Month – November I Day – Mid-way through November I No. Of Days – 3 Day I City – Chiang Mai
Yi means “two” and peng means a “full moon day”. Yi Peng Festival in Chiang Mai is celebrated on the full moon of the twelfth lunar month every year, which normally means mid-way through November, but this can vary. In 2016, the Yee Peng Lantern festival will be held on November 14th.
The official Yi Peng Festival in Chiang Mai usually takes place over three days with religious events, cultural activities, street parades and the release of sky lanterns. The event always takes place at the same time as Loy Krathong which means if you are in Chiang Mai you can also see floating krathongs on the Ping River.

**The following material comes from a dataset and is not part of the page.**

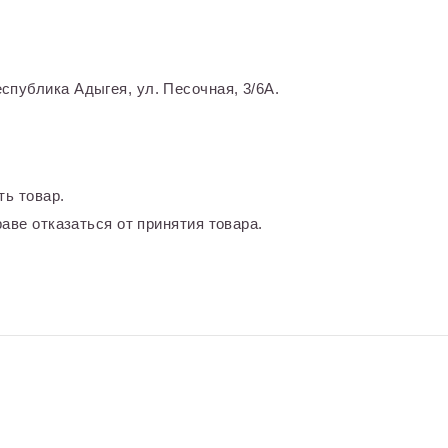
спублика Адыгея, ул. Песочная, 3/6А.
ть товар.
аве отказаться от принятия товара.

The act of releasing the lantern and krathong symbolizes letting go of all ills and misfortunes in the previous year, and Buddhists also believe that if you make a wish when you set off the lantern, it will come true
Lanterns are released into the sky all over Chiang Mai during the night; the best place to head is Mae Jo University for the big release at 18.30. Do note that you should arrive well in advance of this time to get a good spot.
Month – November I Day – Mid or End of November I No. Of Days – 1 Day I City – All of Thailand
Loi means “to float”, while krathonghas various meanings, one of which is “a small container made of leaves which to be floated on water during the Loi Krathong festival”
This Thailand Festival takes place on the evening of the full moon of the 12th month in the traditional Thai lunar calendar; hence, the exact date of the festival changes every year. In the Western calendar, this usually falls in the month of November. However, in 2015 it was celebrated on November 25th; in 2016 it was celebrated on November 14th.
Decorated elaborately a Krathong with folded banana leaves, incense sticks, and a candle. As an offering to the river spirits, a small coin is included. On the night of the full moon, Thais launch their Krathong on a river, canal or a pond, making a wish as they do so. The festival may originate from an ancient ritual paying respect to the water spirits. Many Thais use the Krathong to thank the Goddess of Water, the Hindu Goddess Ganga, Phra Mae Khongkha.
Differenr Asian countries celebrate this festival under a different name. Myanmar as the “Tazaungdaing festival”, Sri Lanka as “Il Full Moon Poya” and Cambodia as “Bon Om Touk”.
Here are some more Thailand Festivals:
Month of January, in Chiangmai
The Bo Sang main street features colorful festival featuring contests, cultural performances, stalls selling traditional paper umbrellas and handicrafts.
Month of February, Chiangmai
Witness the beautiful flower-decorated floats, ladies in the Flower Queen Beauty Pageant and the flower arrangement contest in this highly-anticipated colorful season in the North.
Month of October, Phuket
For all veggie-lovers, this festival is for you! You will enjoy seeing superhuman displays of devotion like scaling razor – ranged ladder, then this festival is not to be missed.
This event is a series of sales fairs organized by community Housewives and One Tumbon One Product (OTOP), featuring fruit-decorated floats on parade, best fruit products showcase and modified fruit product contest.